Can you update the listing below so that every "Cristina Kroll" becomes "C. Kroll", with nothing else altered?
★ ★ ★
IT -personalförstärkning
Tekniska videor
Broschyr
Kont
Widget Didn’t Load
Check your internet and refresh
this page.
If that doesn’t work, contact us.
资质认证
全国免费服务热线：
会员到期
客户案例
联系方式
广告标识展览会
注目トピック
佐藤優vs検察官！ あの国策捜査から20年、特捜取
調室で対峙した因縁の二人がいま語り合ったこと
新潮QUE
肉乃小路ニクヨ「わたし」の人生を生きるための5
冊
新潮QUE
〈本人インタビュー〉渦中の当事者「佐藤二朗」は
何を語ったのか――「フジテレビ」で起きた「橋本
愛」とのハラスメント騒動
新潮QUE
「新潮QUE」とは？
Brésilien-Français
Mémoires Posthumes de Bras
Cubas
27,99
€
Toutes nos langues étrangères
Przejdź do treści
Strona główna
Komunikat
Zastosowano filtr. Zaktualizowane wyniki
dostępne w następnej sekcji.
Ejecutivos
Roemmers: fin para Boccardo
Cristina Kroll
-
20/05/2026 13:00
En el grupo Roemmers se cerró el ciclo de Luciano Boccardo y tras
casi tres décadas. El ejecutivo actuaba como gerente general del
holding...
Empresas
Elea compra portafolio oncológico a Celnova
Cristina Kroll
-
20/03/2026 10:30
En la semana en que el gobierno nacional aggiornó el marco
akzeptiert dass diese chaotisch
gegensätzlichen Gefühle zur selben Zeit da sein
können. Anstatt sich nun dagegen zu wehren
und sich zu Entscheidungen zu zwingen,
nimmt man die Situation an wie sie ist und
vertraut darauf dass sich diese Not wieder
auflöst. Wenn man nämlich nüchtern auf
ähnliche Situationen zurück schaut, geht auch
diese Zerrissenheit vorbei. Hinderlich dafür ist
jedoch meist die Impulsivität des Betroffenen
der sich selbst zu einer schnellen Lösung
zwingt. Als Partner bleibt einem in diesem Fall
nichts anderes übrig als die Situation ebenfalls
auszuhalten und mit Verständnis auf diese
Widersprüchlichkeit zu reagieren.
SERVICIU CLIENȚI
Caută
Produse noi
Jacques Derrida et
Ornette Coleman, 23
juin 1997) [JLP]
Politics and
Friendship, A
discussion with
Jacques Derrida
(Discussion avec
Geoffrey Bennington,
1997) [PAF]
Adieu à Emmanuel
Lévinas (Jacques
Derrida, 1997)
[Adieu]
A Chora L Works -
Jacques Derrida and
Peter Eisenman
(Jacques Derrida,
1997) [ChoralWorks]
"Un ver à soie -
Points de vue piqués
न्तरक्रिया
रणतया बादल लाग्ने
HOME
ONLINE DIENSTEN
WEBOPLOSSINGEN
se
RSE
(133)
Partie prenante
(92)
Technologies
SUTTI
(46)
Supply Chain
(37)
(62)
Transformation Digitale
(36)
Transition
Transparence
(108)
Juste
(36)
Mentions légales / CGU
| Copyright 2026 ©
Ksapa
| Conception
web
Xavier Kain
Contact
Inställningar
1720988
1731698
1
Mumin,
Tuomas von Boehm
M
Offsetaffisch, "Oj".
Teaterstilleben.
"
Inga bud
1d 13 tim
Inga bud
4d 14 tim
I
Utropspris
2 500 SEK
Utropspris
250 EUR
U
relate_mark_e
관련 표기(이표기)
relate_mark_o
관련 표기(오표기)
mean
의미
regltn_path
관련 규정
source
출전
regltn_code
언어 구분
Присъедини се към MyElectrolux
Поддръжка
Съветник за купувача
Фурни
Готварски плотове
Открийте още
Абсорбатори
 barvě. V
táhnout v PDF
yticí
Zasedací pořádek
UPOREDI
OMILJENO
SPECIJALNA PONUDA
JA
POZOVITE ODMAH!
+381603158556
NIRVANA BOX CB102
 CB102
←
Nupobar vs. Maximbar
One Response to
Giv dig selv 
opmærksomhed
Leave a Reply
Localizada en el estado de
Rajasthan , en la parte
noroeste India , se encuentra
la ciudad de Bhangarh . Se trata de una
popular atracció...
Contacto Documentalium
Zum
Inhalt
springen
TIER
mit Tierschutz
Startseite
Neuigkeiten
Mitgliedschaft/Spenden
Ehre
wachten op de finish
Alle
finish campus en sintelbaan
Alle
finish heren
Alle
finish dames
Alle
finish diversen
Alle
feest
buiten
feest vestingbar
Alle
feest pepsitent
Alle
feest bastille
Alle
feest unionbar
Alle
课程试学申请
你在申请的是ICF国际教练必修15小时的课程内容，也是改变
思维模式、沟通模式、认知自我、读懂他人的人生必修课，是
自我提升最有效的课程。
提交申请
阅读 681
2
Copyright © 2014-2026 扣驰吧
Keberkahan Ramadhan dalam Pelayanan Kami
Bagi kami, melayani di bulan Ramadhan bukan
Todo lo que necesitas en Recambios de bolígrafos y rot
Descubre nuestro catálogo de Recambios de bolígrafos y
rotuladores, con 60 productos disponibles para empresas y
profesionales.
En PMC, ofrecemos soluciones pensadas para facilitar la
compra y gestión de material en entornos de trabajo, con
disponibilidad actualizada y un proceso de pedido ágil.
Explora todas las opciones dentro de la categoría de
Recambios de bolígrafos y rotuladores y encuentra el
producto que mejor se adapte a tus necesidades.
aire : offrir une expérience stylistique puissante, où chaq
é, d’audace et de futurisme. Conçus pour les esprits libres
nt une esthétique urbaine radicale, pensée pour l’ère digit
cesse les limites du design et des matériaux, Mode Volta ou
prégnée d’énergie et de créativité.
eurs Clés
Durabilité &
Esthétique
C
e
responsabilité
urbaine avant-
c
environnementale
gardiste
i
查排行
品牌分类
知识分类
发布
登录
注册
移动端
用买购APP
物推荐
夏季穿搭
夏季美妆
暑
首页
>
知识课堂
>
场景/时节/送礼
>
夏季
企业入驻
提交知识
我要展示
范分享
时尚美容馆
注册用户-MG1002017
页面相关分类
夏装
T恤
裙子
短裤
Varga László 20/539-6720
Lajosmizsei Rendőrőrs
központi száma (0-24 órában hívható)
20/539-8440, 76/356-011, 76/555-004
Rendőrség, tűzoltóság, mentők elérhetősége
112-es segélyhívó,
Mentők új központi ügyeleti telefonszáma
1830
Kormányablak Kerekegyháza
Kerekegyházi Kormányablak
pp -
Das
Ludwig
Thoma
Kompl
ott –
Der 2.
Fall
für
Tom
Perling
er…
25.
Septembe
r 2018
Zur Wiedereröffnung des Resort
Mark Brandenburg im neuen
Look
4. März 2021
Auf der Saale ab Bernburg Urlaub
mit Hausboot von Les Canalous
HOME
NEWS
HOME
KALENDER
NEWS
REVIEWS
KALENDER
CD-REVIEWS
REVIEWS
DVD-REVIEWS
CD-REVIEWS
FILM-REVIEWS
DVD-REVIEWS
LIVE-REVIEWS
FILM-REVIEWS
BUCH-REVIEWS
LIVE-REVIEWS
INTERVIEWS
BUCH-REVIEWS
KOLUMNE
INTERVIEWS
★ ★ ★
## Finished exercise
IT -personalförstärkning
Tekniska videor
Broschyr
Kont
Widget Didn’t Load
Check your internet and refresh
this page.
If that doesn’t work, contact us.
资质认证
全国免费服务热线：
会员到期
客户案例
联系方式
广告标识展览会
注目トピック
佐藤優vs検察官！ あの国策捜査から20年、特捜取
調室で対峙した因縁の二人がいま語り合ったこと
新潮QUE
肉乃小路ニクヨ「わたし」の人生を生きるための5
冊
新潮QUE
〈本人インタビュー〉渦中の当事者「佐藤二朗」は
何を語ったのか――「フジテレビ」で起きた「橋本
愛」とのハラスメント騒動
新潮QUE
「新潮QUE」とは？
Brésilien-Français
Mémoires Posthumes de Bras
Cubas
27,99
€
Toutes nos langues étrangères
Przejdź do treści
Strona główna
Komunikat
Zastosowano filtr. Zaktualizowane wyniki
dostępne w następnej sekcji.
Ejecutivos
Roemmers: fin para Boccardo
C. Kroll
-
20/05/2026 13:00
En el grupo Roemmers se cerró el ciclo de Luciano Boccardo y tras
casi tres décadas. El ejecutivo actuaba como gerente general del
holding...
Empresas
Elea compra portafolio oncológico a Celnova
C. Kroll
-
20/03/2026 10:30
En la semana en que el gobierno nacional aggiornó el marco
akzeptiert dass diese chaotisch
gegensätzlichen Gefühle zur selben Zeit da sein
können. Anstatt sich nun dagegen zu wehren
und sich zu Entscheidungen zu zwingen,
nimmt man die Situation an wie sie ist und
vertraut darauf dass sich diese Not wieder
auflöst. Wenn man nämlich nüchtern auf
ähnliche Situationen zurück schaut, geht auch
diese Zerrissenheit vorbei. Hinderlich dafür ist
jedoch meist die Impulsivität des Betroffenen
der sich selbst zu einer schnellen Lösung
zwingt. Als Partner bleibt einem in diesem Fall
nichts anderes übrig als die Situation ebenfalls
auszuhalten und mit Verständnis auf diese
Widersprüchlichkeit zu reagieren.
SERVICIU CLIENȚI
Caută
Produse noi
Jacques Derrida et
Ornette Coleman, 23
juin 1997) [JLP]
Politics and
Friendship, A
discussion with
Jacques Derrida
(Discussion avec
Geoffrey Bennington,
1997) [PAF]
Adieu à Emmanuel
Lévinas (Jacques
Derrida, 1997)
[Adieu]
A Chora L Works -
Jacques Derrida and
Peter Eisenman
(Jacques Derrida,
1997) [ChoralWorks]
"Un ver à soie -
Points de vue piqués
न्तरक्रिया
रणतया बादल लाग्ने
HOME
ONLINE DIENSTEN
WEBOPLOSSINGEN
se
RSE
(133)
Partie prenante
(92)
Technologies
SUTTI
(46)
Supply Chain
(37)
(62)
Transformation Digitale
(36)
Transition
Transparence
(108)
Juste
(36)
Mentions légales / CGU
| Copyright 2026 ©
Ksapa
| Conception
web
Xavier Kain
Contact
Inställningar
1720988
1731698
1
Mumin,
Tuomas von Boehm
M
Offsetaffisch, "Oj".
Teaterstilleben.
"
Inga bud
1d 13 tim
Inga bud
4d 14 tim
I
Utropspris
2 500 SEK
Utropspris
250 EUR
U
relate_mark_e
관련 표기(이표기)
relate_mark_o
관련 표기(오표기)
mean
의미
regltn_path
관련 규정
source
출전
regltn_code
언어 구분
Присъедини се към MyElectrolux
Поддръжка
Съветник за купувача
Фурни
Готварски плотове
Открийте още
Абсорбатори
 barvě. V
táhnout v PDF
yticí
Zasedací pořádek
UPOREDI
OMILJENO
SPECIJALNA PONUDA
JA
POZOVITE ODMAH!
+381603158556
NIRVANA BOX CB102
 CB102
←
Nupobar vs. Maximbar
One Response to
Giv dig selv 
opmærksomhed
Leave a Reply
Localizada en el estado de
Rajasthan , en la parte
noroeste India , se encuentra
la ciudad de Bhangarh . Se trata de una
popular atracció...
Contacto Documentalium
Zum
Inhalt
springen
TIER
mit Tierschutz
Startseite
Neuigkeiten
Mitgliedschaft/Spenden
Ehre
wachten op de finish
Alle
finish campus en sintelbaan
Alle
finish heren
Alle
finish dames
Alle
finish diversen
Alle
feest
buiten
feest vestingbar
Alle
feest pepsitent
Alle
feest bastille
Alle
feest unionbar
Alle
课程试学申请
你在申请的是ICF国际教练必修15小时的课程内容，也是改变
思维模式、沟通模式、认知自我、读懂他人的人生必修课，是
自我提升最有效的课程。
提交申请
阅读 681
2
Copyright © 2014-2026 扣驰吧
Keberkahan Ramadhan dalam Pelayanan Kami
Bagi kami, melayani di bulan Ramadhan bukan
Todo lo que necesitas en Recambios de bolígrafos y rot
Descubre nuestro catálogo de Recambios de bolígrafos y
rotuladores, con 60 productos disponibles para empresas y
profesionales.
En PMC, ofrecemos soluciones pensadas para facilitar la
compra y gestión de material en entornos de trabajo, con
disponibilidad actualizada y un proceso de pedido ágil.
Explora todas las opciones dentro de la categoría de
Recambios de bolígrafos y rotuladores y encuentra el
producto que mejor se adapte a tus necesidades.
aire : offrir une expérience stylistique puissante, où chaq
é, d’audace et de futurisme. Conçus pour les esprits libres
nt une esthétique urbaine radicale, pensée pour l’ère digit
cesse les limites du design et des matériaux, Mode Volta ou
prégnée d’énergie et de créativité.
eurs Clés
Durabilité &
Esthétique
C
e
responsabilité
urbaine avant-
c
environnementale
gardiste
i
查排行
品牌分类
知识分类
发布
登录
注册
移动端
用买购APP
物推荐
夏季穿搭
夏季美妆
暑
首页
>
知识课堂
>
场景/时节/送礼
>
夏季
企业入驻
提交知识
我要展示
范分享
时尚美容馆
注册用户-MG1002017
页面相关分类
夏装
T恤
裙子
短裤
Varga László 20/539-6720
Lajosmizsei Rendőrőrs
központi száma (0-24 órában hívható)
20/539-8440, 76/356-011, 76/555-004
Rendőrség, tűzoltóság, mentők elérhetősége
112-es segélyhívó,
Mentők új központi ügyeleti telefonszáma
1830
Kormányablak Kerekegyháza
Kerekegyházi Kormányablak
pp -
Das
Ludwig
Thoma
Kompl
ott –
Der 2.
Fall
für
Tom
Perling
er…
25.
Septembe
r 2018
Zur Wiedereröffnung des Resort
Mark Brandenburg im neuen
Look
4. März 2021
Auf der Saale ab Bernburg Urlaub
mit Hausboot von Les Canalous
HOME
NEWS
HOME
KALENDER
NEWS
REVIEWS
KALENDER
CD-REVIEWS
REVIEWS
DVD-REVIEWS
CD-REVIEWS
FILM-REVIEWS
DVD-REVIEWS
LIVE-REVIEWS
FILM-REVIEWS
BUCH-REVIEWS
LIVE-REVIEWS
INTERVIEWS
BUCH-REVIEWS
KOLUMNE
INTERVIEWS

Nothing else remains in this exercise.